* PROBLEM REQUIREMENTS
From the passage on robomimic configuration, list every setting that the text says the config.experiment attribute holds.

* PASSAGE PROVIDED
At test-time, when loading a model from a checkpoint, the config is restored by reading the json string from the checkpoint, and then using it to instantiate the config. An example is below (modified slightlyt from config_from_checkpoint in utils/

import robomimic.utils.file_utils as FileUtils
ckpt_dict = FileUtils.load_dict_from_checkpoint("path/to/ckpt.pth")
config_json = ckpt_dict["config"]
config = config_factory(ckpt_dict["algo_name"], dic=json.loads(config_json))

Config Structure#

The BaseConfig class (and all subclasses) have 4 important sections that need to be filled out – each is a method of the config class. See config/ (and the relevant algorithm config files like config/ for details on the specific settings under each section.

  • experiment_config(self)

    • This function populates the config.experiment attribute of the config, which has several experiment settings such as the name of the training run, whether to do logging, whether to save models (and how often), whether to render videos, and whether to do rollouts (and how often). The BaseConfig class has a default implementation that usually doesn’t need to be overriden.

  • train_config(self)

    • This function populates the config.train attribute of the config, which has several settings related to the training process, such as the dataset to use for training, and how the data loader should load the data. The BaseConfig class has a default implementation that usually doesn’t need to be overriden.

  • algo_config(self)

    • This function populates the config.algo attribute of the config, and is given to the Algo subclass (see algo/ for each algorithm through the algo_config argument to the constructor. Any parameter that an algorithm needs to determine its training and test-time behavior should be populated here. This function should be implemented by every subclass.

* DATA PROVIDED
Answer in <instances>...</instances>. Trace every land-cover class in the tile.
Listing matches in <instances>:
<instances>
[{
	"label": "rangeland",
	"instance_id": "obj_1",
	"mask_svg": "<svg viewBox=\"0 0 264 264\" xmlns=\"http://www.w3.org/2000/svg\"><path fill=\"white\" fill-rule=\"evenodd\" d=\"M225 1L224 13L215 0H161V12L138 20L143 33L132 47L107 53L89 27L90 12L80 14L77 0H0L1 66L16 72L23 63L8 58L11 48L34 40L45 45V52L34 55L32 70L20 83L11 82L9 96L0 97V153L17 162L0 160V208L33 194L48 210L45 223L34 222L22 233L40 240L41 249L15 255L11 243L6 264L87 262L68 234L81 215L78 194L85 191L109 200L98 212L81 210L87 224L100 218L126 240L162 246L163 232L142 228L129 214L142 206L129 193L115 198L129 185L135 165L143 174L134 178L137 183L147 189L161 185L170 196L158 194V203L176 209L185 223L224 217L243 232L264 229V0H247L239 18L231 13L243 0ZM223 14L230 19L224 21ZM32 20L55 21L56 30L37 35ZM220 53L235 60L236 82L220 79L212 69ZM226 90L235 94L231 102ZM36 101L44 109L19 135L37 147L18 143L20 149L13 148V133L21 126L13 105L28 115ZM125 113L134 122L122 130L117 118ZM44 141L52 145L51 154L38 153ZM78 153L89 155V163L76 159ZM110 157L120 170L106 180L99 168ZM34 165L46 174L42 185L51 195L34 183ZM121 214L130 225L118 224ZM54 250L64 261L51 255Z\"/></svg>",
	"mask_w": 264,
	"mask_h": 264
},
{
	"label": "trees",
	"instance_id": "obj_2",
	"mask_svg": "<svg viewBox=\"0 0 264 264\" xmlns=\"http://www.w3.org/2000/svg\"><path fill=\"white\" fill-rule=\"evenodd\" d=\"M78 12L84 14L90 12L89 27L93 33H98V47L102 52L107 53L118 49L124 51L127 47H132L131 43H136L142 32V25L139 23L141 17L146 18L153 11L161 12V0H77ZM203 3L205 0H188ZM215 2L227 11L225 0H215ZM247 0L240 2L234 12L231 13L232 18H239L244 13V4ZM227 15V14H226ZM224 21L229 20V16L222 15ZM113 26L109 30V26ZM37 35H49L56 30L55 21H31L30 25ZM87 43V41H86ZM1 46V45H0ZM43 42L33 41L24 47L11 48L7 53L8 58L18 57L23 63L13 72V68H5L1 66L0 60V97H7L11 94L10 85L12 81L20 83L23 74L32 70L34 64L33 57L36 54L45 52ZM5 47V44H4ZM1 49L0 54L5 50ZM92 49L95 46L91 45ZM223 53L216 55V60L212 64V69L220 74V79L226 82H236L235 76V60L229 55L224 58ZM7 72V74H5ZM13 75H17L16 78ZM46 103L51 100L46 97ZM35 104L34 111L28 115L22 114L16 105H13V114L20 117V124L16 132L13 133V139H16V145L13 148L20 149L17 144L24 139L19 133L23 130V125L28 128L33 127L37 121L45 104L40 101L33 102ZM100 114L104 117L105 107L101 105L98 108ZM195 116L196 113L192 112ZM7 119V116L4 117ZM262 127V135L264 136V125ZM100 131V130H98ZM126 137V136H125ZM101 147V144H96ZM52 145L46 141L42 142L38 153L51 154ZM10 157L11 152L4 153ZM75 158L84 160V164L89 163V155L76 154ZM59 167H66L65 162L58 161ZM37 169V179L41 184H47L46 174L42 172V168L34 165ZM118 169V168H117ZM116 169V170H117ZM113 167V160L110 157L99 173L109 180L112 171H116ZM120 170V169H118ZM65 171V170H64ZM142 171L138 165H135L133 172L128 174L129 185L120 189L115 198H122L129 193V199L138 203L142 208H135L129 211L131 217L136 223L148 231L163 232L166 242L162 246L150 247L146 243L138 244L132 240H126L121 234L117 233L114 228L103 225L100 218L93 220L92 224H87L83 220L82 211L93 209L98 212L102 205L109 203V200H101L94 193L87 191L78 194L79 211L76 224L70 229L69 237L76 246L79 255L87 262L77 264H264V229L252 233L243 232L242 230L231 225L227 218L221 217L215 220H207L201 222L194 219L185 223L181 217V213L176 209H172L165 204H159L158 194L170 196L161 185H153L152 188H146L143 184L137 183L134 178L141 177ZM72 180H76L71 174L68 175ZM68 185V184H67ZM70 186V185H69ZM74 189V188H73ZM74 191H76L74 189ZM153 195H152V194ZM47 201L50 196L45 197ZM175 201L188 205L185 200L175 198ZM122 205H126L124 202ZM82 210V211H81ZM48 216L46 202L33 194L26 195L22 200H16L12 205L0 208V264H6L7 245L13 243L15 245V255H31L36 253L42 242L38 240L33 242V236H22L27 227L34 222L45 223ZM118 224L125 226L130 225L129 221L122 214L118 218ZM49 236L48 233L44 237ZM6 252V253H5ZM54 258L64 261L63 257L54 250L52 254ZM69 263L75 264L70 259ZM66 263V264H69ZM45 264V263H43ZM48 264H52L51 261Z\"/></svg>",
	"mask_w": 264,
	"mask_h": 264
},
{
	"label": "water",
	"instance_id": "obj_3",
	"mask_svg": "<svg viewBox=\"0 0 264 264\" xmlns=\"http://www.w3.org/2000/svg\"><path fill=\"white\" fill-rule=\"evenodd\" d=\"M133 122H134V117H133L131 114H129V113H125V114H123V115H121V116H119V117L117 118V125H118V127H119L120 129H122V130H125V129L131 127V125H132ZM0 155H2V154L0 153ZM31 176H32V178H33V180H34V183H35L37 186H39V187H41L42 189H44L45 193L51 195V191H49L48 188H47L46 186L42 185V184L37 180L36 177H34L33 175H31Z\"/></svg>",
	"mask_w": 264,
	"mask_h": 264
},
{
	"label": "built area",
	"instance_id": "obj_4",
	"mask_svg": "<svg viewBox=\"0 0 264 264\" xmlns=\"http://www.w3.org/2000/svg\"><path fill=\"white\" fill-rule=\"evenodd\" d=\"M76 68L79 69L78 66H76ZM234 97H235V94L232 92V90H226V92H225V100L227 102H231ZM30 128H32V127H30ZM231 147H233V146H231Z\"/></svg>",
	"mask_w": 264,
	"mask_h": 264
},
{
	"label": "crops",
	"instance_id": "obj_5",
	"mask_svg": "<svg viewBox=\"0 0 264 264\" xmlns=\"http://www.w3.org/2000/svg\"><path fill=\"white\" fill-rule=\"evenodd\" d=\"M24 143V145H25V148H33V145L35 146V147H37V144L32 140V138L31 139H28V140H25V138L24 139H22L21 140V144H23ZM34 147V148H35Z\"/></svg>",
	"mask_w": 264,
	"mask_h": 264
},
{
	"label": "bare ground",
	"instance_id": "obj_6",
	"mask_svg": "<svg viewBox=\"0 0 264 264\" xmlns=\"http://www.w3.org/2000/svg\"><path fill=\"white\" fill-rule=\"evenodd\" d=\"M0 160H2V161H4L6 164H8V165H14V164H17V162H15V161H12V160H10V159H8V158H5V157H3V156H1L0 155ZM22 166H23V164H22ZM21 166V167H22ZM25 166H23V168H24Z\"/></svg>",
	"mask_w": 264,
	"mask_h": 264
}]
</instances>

* COMPLETED EXERCISE
- the name of the training run
- whether to do logging
- whether to save models (and how often)
- whether to render videos
- whether to do rollouts (and how often)